Data entries:
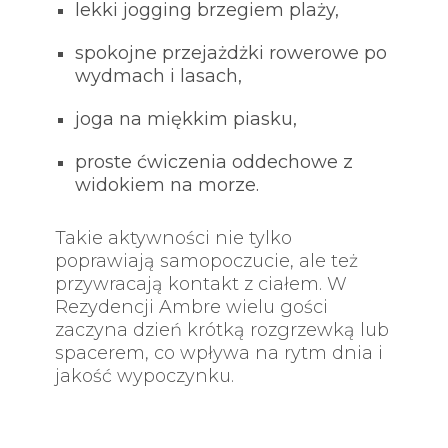
lekki jogging brzegiem plaży,
spokojne przejażdżki rowerowe po
wydmach i lasach,
joga na miękkim piasku,
proste ćwiczenia oddechowe z
widokiem na morze.
Takie aktywności nie tylko
poprawiają samopoczucie, ale też
przywracają kontakt z ciałem. W
Rezydencji Ambre wielu gości
zaczyna dzień krótką rozgrzewką lub
spacerem, co wpływa na rytm dnia i
jakość wypoczynku.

Work item
Repeat only what runs from the line holding "Takie aktywności nie tylko" to the end of the data, keeping every line exactly as written, first and last included.

The answer
Takie aktywności nie tylko
poprawiają samopoczucie, ale też
przywracają kontakt z ciałem. W
Rezydencji Ambre wielu gości
zaczyna dzień krótką rozgrzewką lub
spacerem, co wpływa na rytm dnia i
jakość wypoczynku.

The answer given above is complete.